British Women Want Surgery

A survey of British women, commissioned by Britain’s Grazia magazine, found that more than 50% of those age 25–45 plan to undergo plastic surgery. This result is based on interviews with 1,000 women from England, Scotland, and Wales with an average age of 34.

According to the survey, nearly all of the women constantly worry about their body shape and size. The survey found that 81% are unhappy with their hips and thighs; 71% with their waist; 70% with their legs; 66% with their breasts; 73% with their buttocks; 63% with their ankles; 63% with their feet; 73% with their arms; 68% with their face; 62% with their hands; 65% with their teeth; and 50% with their hair.

The list of “most wanted” treatments of those considering plastic surgery includes liposuction, botulinum toxin Type A injections, skin resurfacing, eyelid lifts, and bag removal.

Many of the women surveyed who had undergone plastic surgery said it is a life-changing event. Almost half of them changed their jobs, four out of 10 are no longer with the same partner, and 41% have changed their lifestyle. Overall, 88% said they would do it again.

Women Want Smaller Breasts

According to the American Society of Plastic Surgeons (ASPS), breast augmentation is more popular than ever. However, women are opting for breasts that are soft, supple, fuller in the lower than the upper pole, and in proportion to their body.
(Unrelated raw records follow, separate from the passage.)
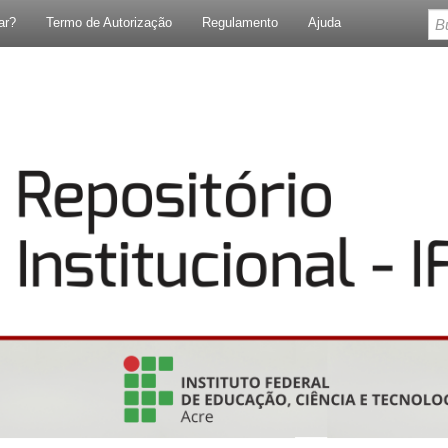
ar?
Termo de Autorização
Regulamento
Ajuda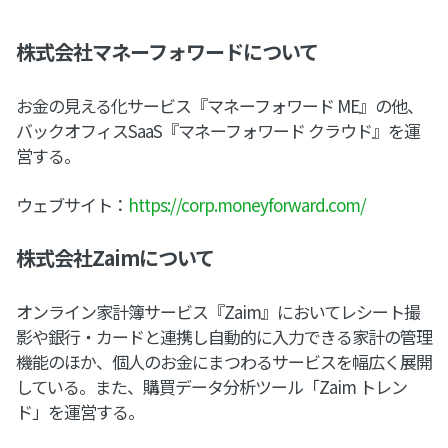
株式会社マネーフォワードについて
お金の見える化サービス『マネーフォワード ME』の他、
バックオフィスSaaS『マネーフォワード クラウド』を運
営する。
ウェブサイト：
https://corp.moneyforward.com/
株式会社Zaimについて
オンライン家計簿サービス『Zaim』においてレシート撮
影や銀行・カードと連携し自動的に入力できる家計の管理
機能のほか、個人のお金にまつわるサービスを幅広く展開
している。また、購買データ分析ツール「Zaim トレン
ド」を運営する。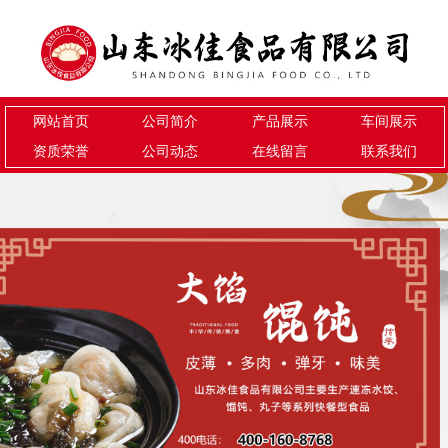
网站首页
公司简介
产品展示
车间展示
资质荣誉
公司动态
在线留言
联系我们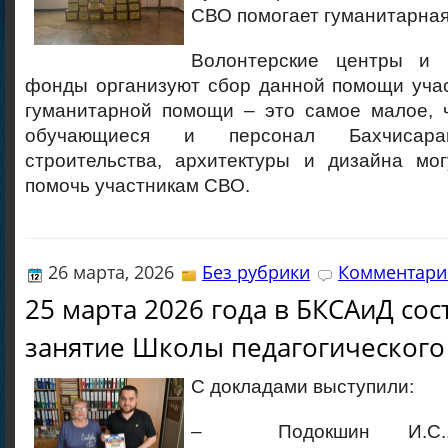
СВО помогает гуманитарна
Волонтерские центры и б
фонды организуют сбор данной помощи уча
гуманитарной помощи – это самое малое, ч
обучающиеся и персонал Бахчисарай
строительства, архитектуры и дизайна мог
помочь участникам СВО.
26 марта, 2026
Без рубрики
Комментарие
25 марта 2026 года в БКСАиД сос
занятие Школы педагогического 
С докладами выступили:
– Подокшин И.С., 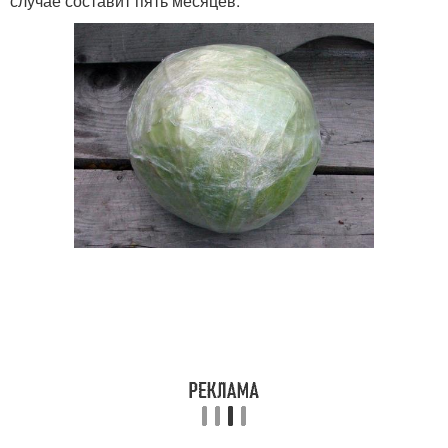
случае составит пять месяцев.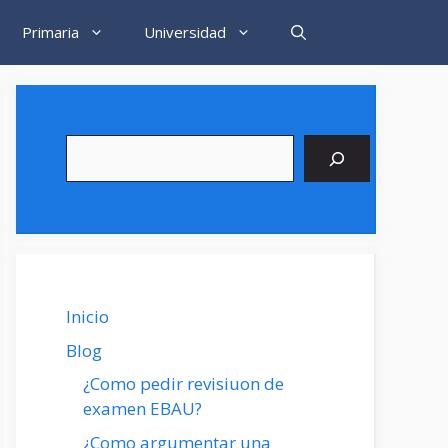
Primaria
Universidad
Buscar
Inicio
Blog
¿Como pedir revisiuon de
examen EBAU?
¿Como argumentar una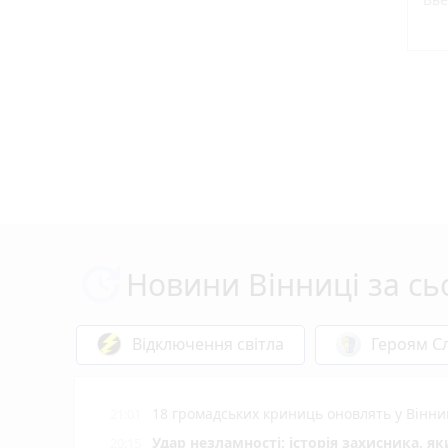
Новини Вінниці за сь
Відключення світла
Героям Сл
18 громадських криниць оновлять у Вінни
21:01
Удар незламності: історія захисника, я
20:15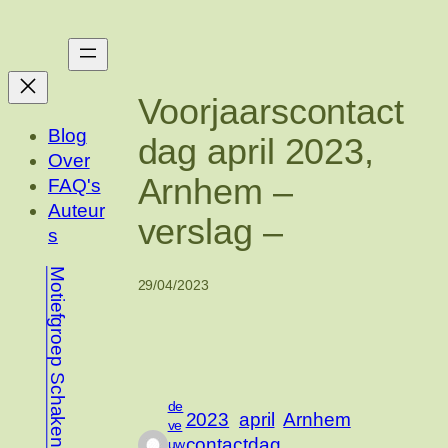
Ga
naar
de
inhoud
Voorjaarscontact
Blog
dag april 2023,
Over
Arnhem –
FAQ's
Auteur
verslag –
s
Motiefgroep Schaken
29/04/2023
de
2023
april
Arnhem
ve
contactdag
uw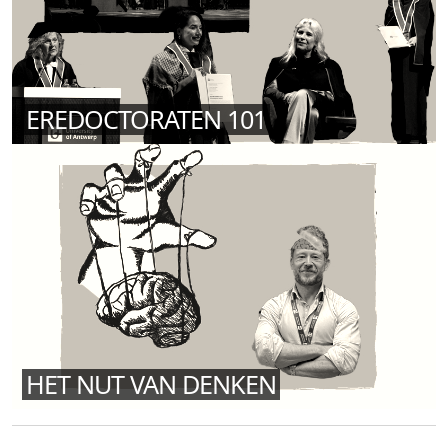
EREDOCTORATEN 101
HET NUT VAN DENKEN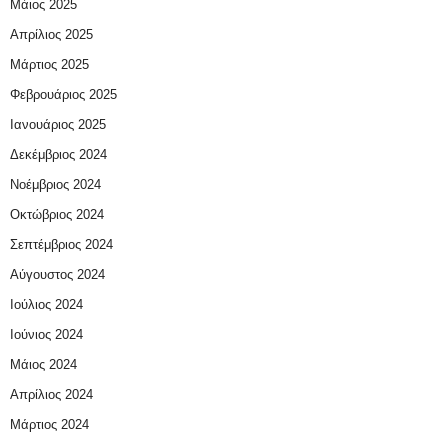
Μάιος 2025
Απρίλιος 2025
Μάρτιος 2025
Φεβρουάριος 2025
Ιανουάριος 2025
Δεκέμβριος 2024
Νοέμβριος 2024
Οκτώβριος 2024
Σεπτέμβριος 2024
Αύγουστος 2024
Ιούλιος 2024
Ιούνιος 2024
Μάιος 2024
Απρίλιος 2024
Μάρτιος 2024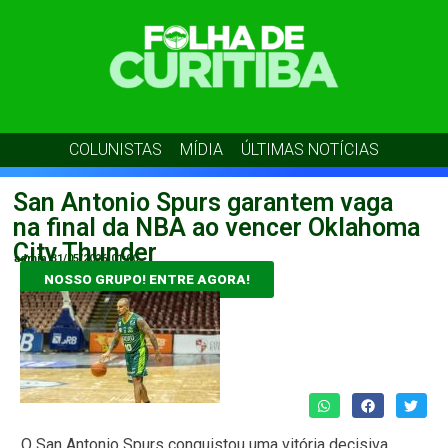
COLUNISTAS
MÍDIA
ÚLTIMAS NOTÍCIAS
San Antonio Spurs garantem vaga
na final da NBA ao vencer Oklahoma
City Thunder
admin
31/05/2026
01:00
NOSSO GRUPO! ENTRE AGORA!
O San Antonio Spurs conquistou uma vitória decisiva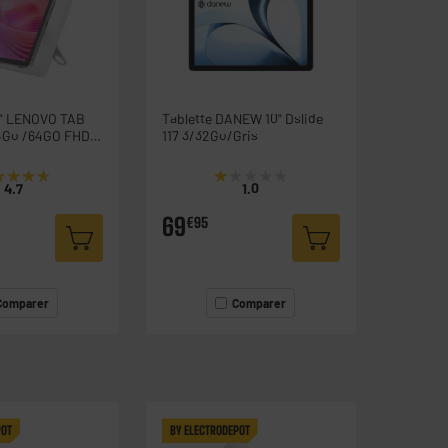
,1" LENOVO TAB
Tablette DANEW 10" Dslide
117 3/32Go/Gris
one
★★★★
★★★★
★★★★★
★★★★★
4.7
1.0
69
€95
Comparer
Comparer
POT
BY ELECTRODEPOT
“It is very common in my practice to perform an enhancement that changes the breast profile from an ‘A’ cup to a ‘B’ cup,” says Michael Law, MD, Raleigh, NC. “I rarely have patients requesting large implants anymore, although there are still a few who express a desire for that busty, ‘done’ look.”

Women in their 30s and 40s are the fastest-growing group of patients seeking breast augmentation today because they want to restore their breast volume following pregnancy and lactation. These women don’t want to look like they’ve had surgery; instead they want a natural, youthful breast contour.

According to Law, potential breast augmentation patients should give serious thought to a conservative, small breast enhancement that is more likely to feel natural. It is possible to provide an enhancement that is soft, supple, and undetectable to the touch with a small implant—something that is not achieved with large implants.